The silence stretched out between us, heavy and uncomfortable. I wanted to leave. Wanted to grab my bag and walk out and never come back. But I also knew she was right, and that was the part that made my chest ache.

“I want you to try something this week,” she said finally. “I want you to stop watching his games. Just for seven days. See if you can make it a week without seeking out information about him.”

“I can't—”

“You can. It's going to be hard, and you're going to want to, but I need you to try. Because what you're doing is hurting you, and we need to start breaking that cycle.”

I wanted to argue. Wanted to tell her she didn't understand, that she couldn't ask me to do that. But the truth was she was right, and I knew it.

“Fine,” I said quietly. “I'll try.”

“That's all I'm asking. And I want you to check in with me this week. Can you do that?”

“Yeah.”

“I mean it, Soren.”

“I know. Okay.”

The rest of the session blurred together. She talked about coping strategies, about reaching out to my support system, about the importance of not isolating when I felt this way.
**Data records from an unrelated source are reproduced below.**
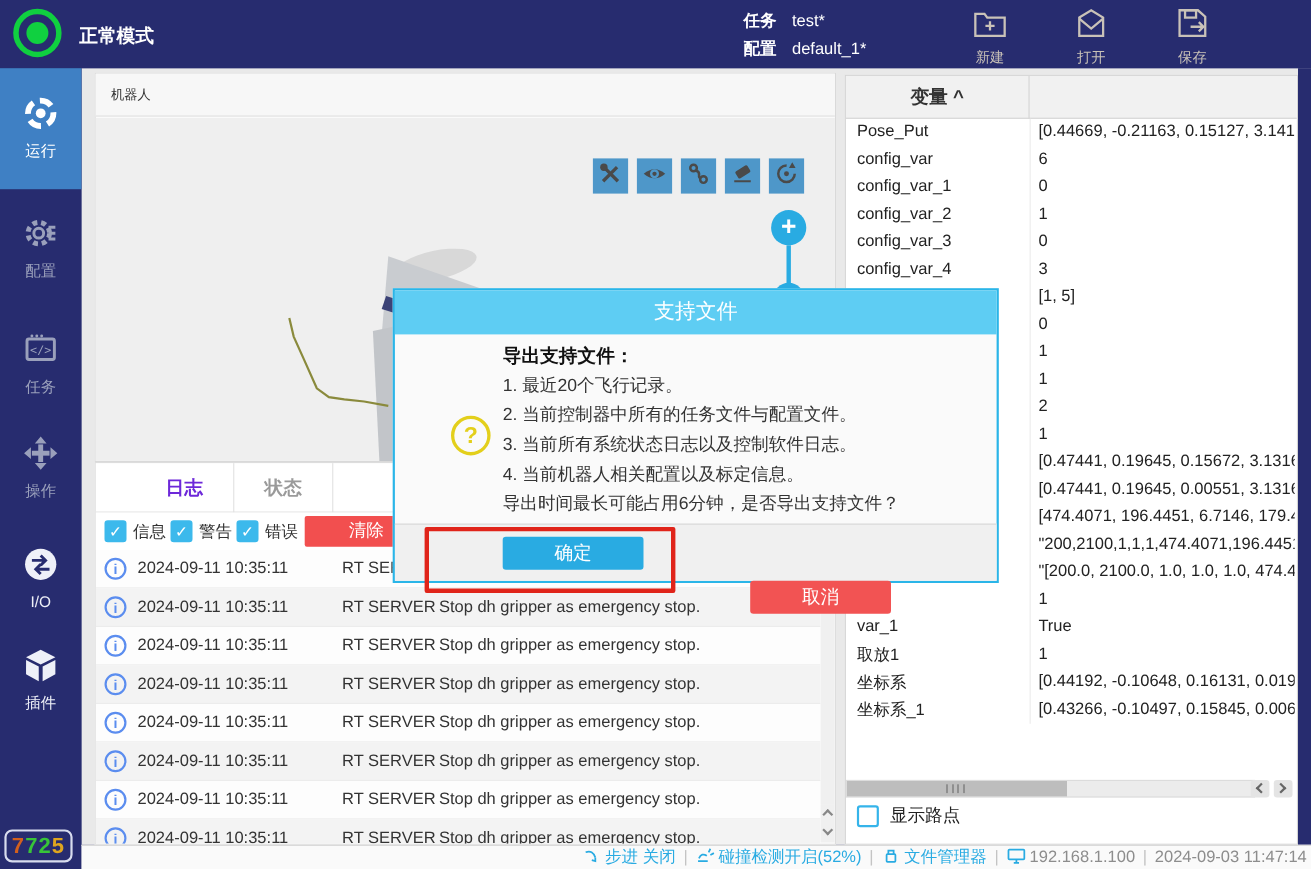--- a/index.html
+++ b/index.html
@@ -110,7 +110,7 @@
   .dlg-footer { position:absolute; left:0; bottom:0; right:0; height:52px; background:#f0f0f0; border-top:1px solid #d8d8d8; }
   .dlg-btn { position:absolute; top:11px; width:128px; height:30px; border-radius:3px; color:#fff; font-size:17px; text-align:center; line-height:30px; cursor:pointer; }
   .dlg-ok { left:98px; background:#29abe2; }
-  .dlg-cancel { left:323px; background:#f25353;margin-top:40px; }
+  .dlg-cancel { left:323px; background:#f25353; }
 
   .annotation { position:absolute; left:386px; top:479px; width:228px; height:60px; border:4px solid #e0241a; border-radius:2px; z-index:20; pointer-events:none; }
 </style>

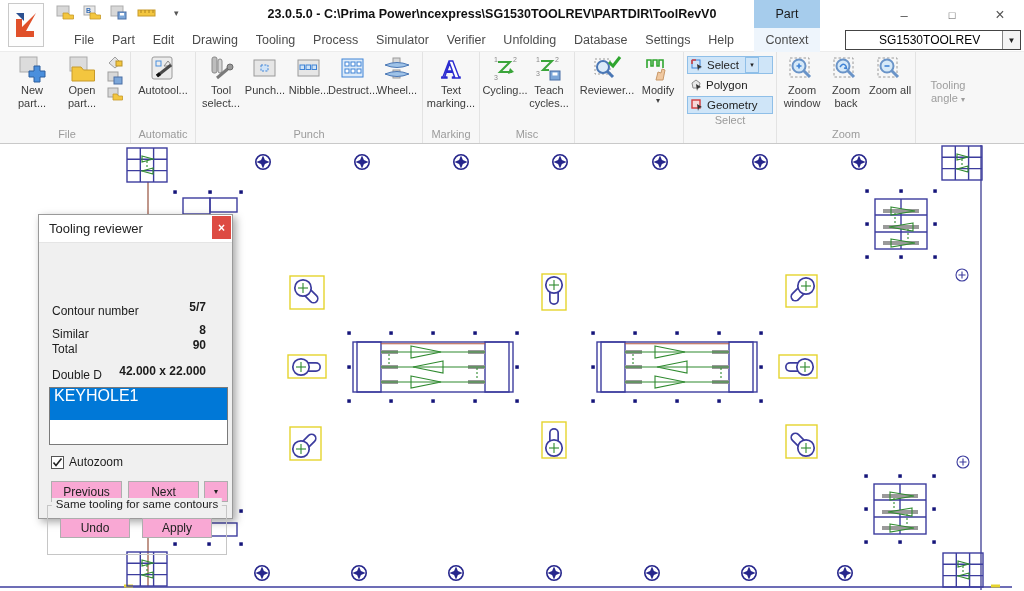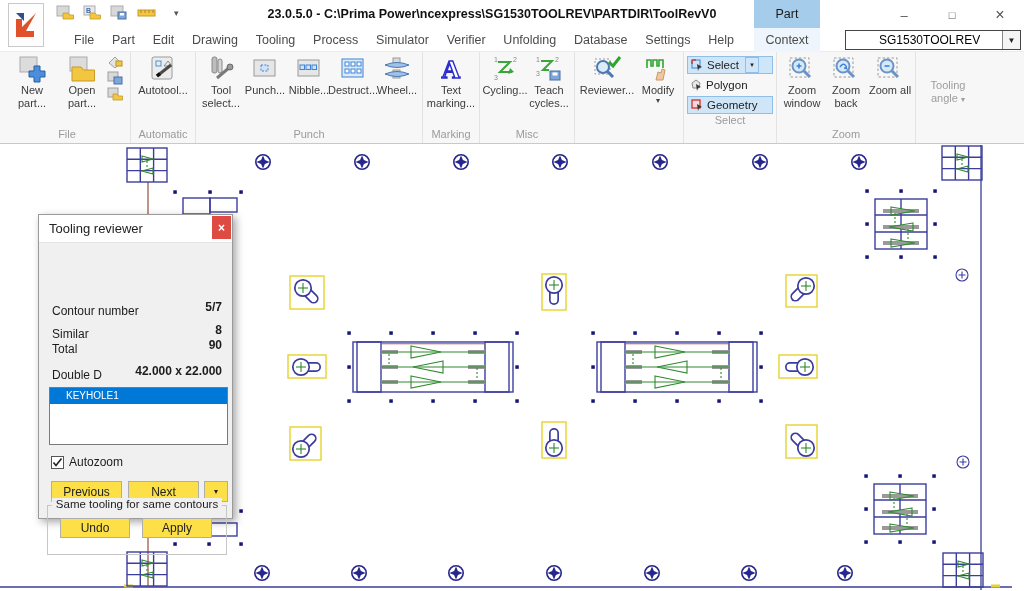--- a/index.html
+++ b/index.html
@@ -72,7 +72,7 @@
                font-size:12px; font-weight:bold; }
   .dlg-body { position:relative; height:276px; font-size:12px; color:#1c1c1c;margin-top:48px; }
   .fld-label { position:absolute; left:13px; white-space:nowrap; }
-  .fld-value { position:absolute; right:10px; font-weight:bold; white-space:nowrap; }
+  .fld-value { position:absolute; right:26px; font-weight:bold; white-space:nowrap; }
   .dlg-list { position:absolute; left:10px; top:96px; width:179px; height:58px; background:#fff;
               border:1px solid #7a7a7a; overflow:hidden; }
   .dlg-list .item { height:16px; line-height:16px; padding-left:16px; font-size:10px; }

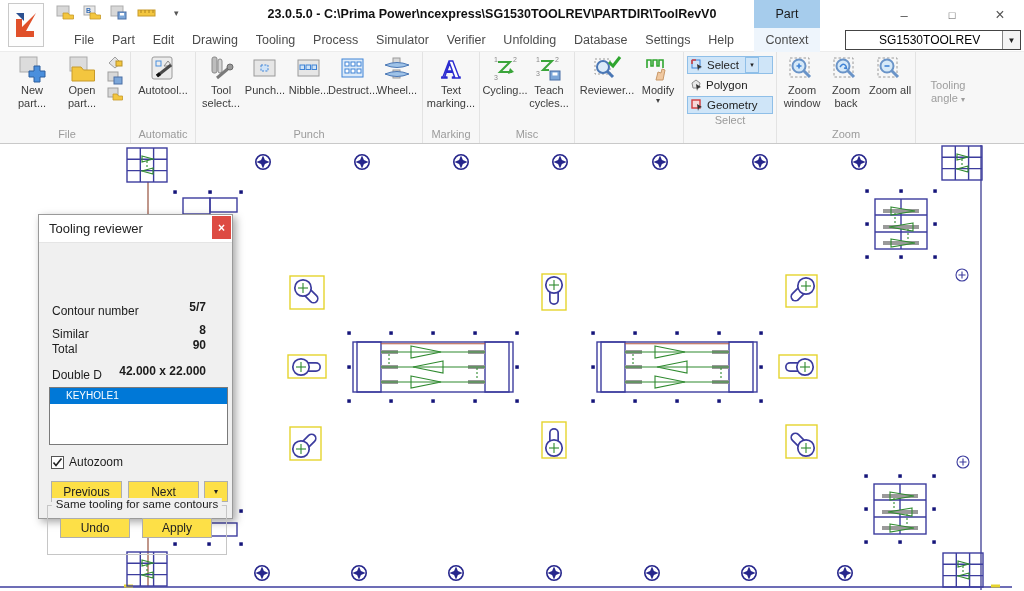--- a/index.html
+++ b/index.html
@@ -75,7 +75,7 @@
   .fld-value { position:absolute; right:26px; font-weight:bold; white-space:nowrap; }
   .dlg-list { position:absolute; left:10px; top:96px; width:179px; height:58px; background:#fff;
               border:1px solid #7a7a7a; overflow:hidden; }
-  .dlg-list .item { height:16px; line-height:16px; padding-left:16px; font-size:10px; }
+  .dlg-list .item { height:32px; line-height:16px; padding-left:4px; font-size:16px; }
   .dlg-list .item.sel { background:#0078d7; color:#fff; }
   .chk-row { position:absolute; left:12px; top:164px; display:flex; align-items:center; gap:5px; }
   .chk { width:13px; height:13px; background:#fff; border:1px solid #555; display:flex;

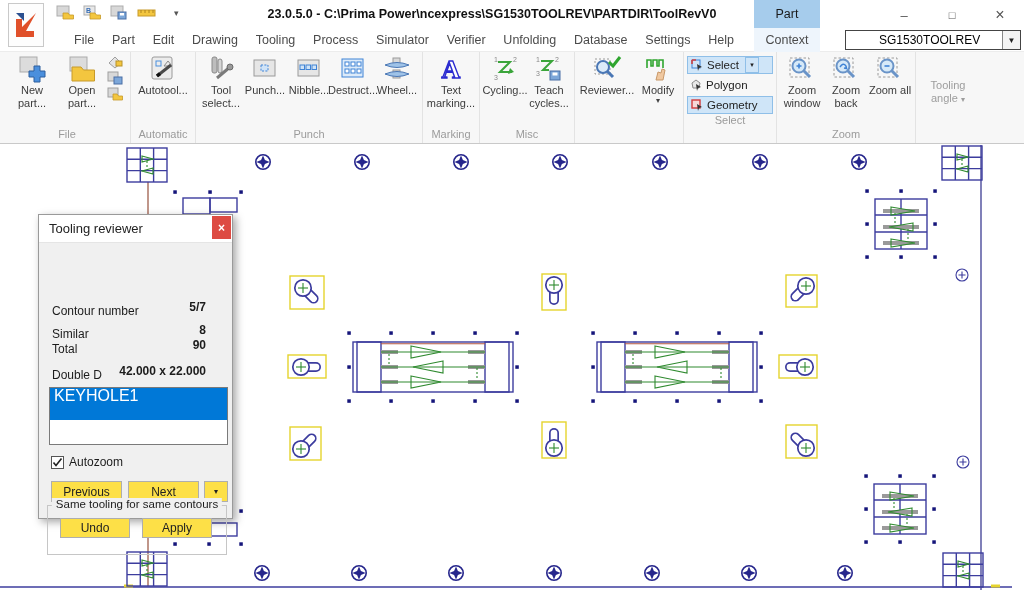--- a/index.html
+++ b/index.html
@@ -80,7 +80,7 @@
   .chk-row { position:absolute; left:12px; top:164px; display:flex; align-items:center; gap:5px; }
   .chk { width:13px; height:13px; background:#fff; border:1px solid #555; display:flex;
          align-items:center; justify-content:center; }
-  .dlg-btn { position:absolute; height:21px; background:#fde047; border:1px solid #aeaeae;
+  .dlg-btn { position:absolute; height:21px; background:#f9a8d4; border:1px solid #aeaeae;
              display:flex; align-items:center; justify-content:center; font-size:12px; color:#222; }
   .grp { position:absolute; left:8px; top:214px; width:180px; height:50px; border:1px solid #c6c6c6; }
   .grp-legend { position:absolute; left:50%; transform:translateX(-50%); top:-8px; background:#f0f0f0;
I nodded in the right places, said the things I was supposed to say, and tried not to look at the clock too obviously.

When it was finally over, I grabbed my bag and headed for the door, feeling like I'd been scraped raw and left out in the sun to dry.

The hallway outside was too bright, the fluorescent lights buzzing overhead in a way that made my head ache.

I took the stairs instead of the elevator, needing the movement to burn off some of the restless energy that was building under my skin again.

My car was parked at the far end of the lot, and I made it halfway there before my legs gave out and I had to sit down on the curb.

My hands were shaking again, worse than before, and my chest was so tight I could barely breathe.

I pressed the heels of my palms against my eyes and tried to hold it together, but the cracks were spreading too fast.

I sat there for a long time, breathing through the tightness in my chest and trying to convince myself that I could do this.

That I could go home, make it through another day, keep holding everything together just a little bit longer.

But the truth was I didn't know how much longer I had left in me.

Didn't know how many more times I could sit in Dr. Lin's office and lie about being okay.

Eventually, I made it to the car. Started the engine. Drove home on autopilot, replaying the session in my head and hating every second of it. When I got back to the apartment, I locked the door behind me, dropped my bag on the floor, and stood in the middle of the living room, staring at nothing.

The silence was worse now. Louder, if that made any sense. Full of all the things I hadn't said.

I pulled out my phone, opened the browser, and stared at the search bar for a long time.

My fingers hovered over the keyboard, ready to type in the same search I'd done a hundred times before.

“Rook Wolves highlights.” But Dr. Lin's voice was still in my head, asking me to try.

Just for a week. Just to see if I could.

I closed the browser. Put the phone face down on the coffee table. Turned on the TV to fill the silence, but I couldn't focus on what was playing. Couldn't focus on anything except the ache in my chest and the weight of all the things I'd never said.

I was still sitting there when the sun came up, staring at the wall and wondering how long I could keep this up before I finally broke.